• _Activity 1_:
Answer these from the repository README:
(a) Which version of TensorFlow does it say to install?
(b) What does it ask readers with questions to do?
(c) In which journal was the paper it builds on published?
• _Activity 2_:
Resume the repository README on data-driven PDE discretizations, picking up after its last sentence.

This repository explores extensions of the techniques developed in:

Learning data-driven discretizations for partial differential equations. Yohai Bar-Sinai*, Stephan Hoyer*, Jason Hickey, Michael P. Brenner. PNAS 2019, 116 (31) 15344-15349.

See this repository for the code used to produce results for the PNAS paper.

This is not an official Google product.

Installation

Installation is most easily done using pip.

  1. Create or activate a virtual environment (e.g. using virtualenv or conda).

  2. Install TensorFlow 1.x - use the GPU package if you plan to run on a CUDA device!

  3. If you just want to install the package without the code, simply use pip to install directly from github:

    pip install git+https://github.com/lucianodrozda/data-driven-pdes-google

    If you want to fiddle around with the code, cd to where you want to store the code, clone the repo and install:

cd <your directory>
git clone https://github.com/lucianodrozda/data-driven-pdes-google
pip install -e data-driven-pdes-google

Usage

We aim to make the code accessible for researchers who want to apply our method to their favorite PDEs. To this end we wrote, and continue to write, tutorials and documentation. This is still very much in development, please open an issue if you have questions.

  1. A tutorial notebook that explains some of the basic notions in the code base and demonstrates how to use the framework to define new equations.

• _Recorded data_:

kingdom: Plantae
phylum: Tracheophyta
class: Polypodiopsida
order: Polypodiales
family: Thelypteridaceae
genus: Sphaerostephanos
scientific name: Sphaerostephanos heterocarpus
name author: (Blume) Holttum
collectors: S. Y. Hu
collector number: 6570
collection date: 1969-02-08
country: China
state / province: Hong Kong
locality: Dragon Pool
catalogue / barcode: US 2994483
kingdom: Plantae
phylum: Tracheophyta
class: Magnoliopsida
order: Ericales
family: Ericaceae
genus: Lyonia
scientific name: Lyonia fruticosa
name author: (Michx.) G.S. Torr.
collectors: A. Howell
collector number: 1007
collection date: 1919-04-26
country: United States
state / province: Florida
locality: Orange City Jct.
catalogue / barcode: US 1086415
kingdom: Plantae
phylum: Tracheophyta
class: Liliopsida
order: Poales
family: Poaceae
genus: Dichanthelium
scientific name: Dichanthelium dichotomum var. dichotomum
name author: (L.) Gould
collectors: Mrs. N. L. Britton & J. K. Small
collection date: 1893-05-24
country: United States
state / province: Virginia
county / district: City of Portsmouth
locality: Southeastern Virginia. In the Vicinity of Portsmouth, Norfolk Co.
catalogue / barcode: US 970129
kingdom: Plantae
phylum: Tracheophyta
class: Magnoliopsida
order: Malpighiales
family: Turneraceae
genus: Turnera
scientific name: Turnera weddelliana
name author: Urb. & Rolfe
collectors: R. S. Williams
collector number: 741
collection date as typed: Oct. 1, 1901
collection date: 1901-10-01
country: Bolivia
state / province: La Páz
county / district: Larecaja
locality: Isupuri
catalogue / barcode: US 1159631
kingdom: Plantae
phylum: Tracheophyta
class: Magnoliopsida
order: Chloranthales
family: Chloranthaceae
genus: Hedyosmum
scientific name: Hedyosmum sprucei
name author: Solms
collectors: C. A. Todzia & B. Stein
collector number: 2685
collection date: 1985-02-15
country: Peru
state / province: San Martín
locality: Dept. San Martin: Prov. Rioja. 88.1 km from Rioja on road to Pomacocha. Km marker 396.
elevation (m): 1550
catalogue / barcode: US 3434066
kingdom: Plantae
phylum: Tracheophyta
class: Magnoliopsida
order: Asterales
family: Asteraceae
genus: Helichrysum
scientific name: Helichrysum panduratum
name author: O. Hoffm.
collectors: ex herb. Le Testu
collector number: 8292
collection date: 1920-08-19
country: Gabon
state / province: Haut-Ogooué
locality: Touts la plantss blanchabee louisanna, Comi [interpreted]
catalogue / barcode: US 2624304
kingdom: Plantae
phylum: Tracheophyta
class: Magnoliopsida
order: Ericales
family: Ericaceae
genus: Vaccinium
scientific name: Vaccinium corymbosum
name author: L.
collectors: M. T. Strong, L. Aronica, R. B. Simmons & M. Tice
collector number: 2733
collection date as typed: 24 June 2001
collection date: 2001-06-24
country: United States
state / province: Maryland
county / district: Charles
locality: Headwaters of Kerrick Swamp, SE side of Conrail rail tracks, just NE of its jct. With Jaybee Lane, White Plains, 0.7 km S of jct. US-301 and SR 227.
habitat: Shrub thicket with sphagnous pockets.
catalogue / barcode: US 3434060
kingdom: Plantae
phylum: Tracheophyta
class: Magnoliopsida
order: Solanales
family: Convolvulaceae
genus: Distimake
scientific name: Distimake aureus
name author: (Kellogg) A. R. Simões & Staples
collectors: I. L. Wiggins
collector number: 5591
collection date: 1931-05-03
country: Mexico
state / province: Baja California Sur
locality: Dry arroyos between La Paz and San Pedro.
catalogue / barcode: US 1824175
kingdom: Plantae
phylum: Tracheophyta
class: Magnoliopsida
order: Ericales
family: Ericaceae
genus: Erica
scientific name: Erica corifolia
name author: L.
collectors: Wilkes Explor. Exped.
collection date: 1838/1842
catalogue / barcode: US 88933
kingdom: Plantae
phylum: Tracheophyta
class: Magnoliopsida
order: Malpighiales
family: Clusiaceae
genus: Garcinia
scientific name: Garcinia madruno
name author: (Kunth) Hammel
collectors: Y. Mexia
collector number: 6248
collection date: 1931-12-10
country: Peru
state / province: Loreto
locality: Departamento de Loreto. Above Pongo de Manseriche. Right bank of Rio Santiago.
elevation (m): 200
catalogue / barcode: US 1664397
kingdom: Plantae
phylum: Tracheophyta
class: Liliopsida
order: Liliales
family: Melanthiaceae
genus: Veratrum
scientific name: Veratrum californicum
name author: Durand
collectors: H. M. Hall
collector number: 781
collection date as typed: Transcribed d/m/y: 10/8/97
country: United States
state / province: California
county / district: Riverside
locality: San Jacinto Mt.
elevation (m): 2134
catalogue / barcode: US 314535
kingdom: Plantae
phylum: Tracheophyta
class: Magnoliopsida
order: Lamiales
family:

• _Answer area 1_:
(a) TensorFlow 1.x, using the GPU package to run on a CUDA device.
(b) Open an issue.
(c) PNAS (2019).

• _Answer area 2_:
  2. This notebook contains a complete example of creating a training database, defining a model, training it and evaluating the trained model (well documented, though less pedagogical).

Luciano's contributions

The code now provides spatial discretizations for the 2D compressible Euler equations following the Jameson-Schmidt-Turkel (JST) and Component- and Characteristic-wise 5th order WENO schemes. Random flow states from isentropic vortex convection, circular shock, circular shock and vortex interaction, and 1D acoustic gaussian wave to double shear layer can be obtained.

When instantiating neural net models with Euler equations, please consider using the FiniteVolumeEuler class within datadrivenpdes/euler/equations.py, since the FiniteDifferenceEuler one does not support Strong Stability Preserving 3rd order Runge-Kutta time-stepping scheme yet.

Scripts showing how to create training data, run training, and evaluate performance (accuracy-runtime tradeoff) can be found in datadrivenpdes/my-pipelines/euler.

Runge-Kutta 3-stepped scheme implementation in the FiniteVolumeEuler class (proper to neural net models) led to problems when using the .fit() method during training. The neural net model was trying to perform operations between a tf.EagerTensor and a tf.Tensor, which is forbidden. The solution was to recode the training loop in Eager mode following instructions here. An end-to-end example of low-level handcrafted training loop can be found here.

An implementation of the Turing equations is also available.

Finally, only periodic boundary conditions are supported.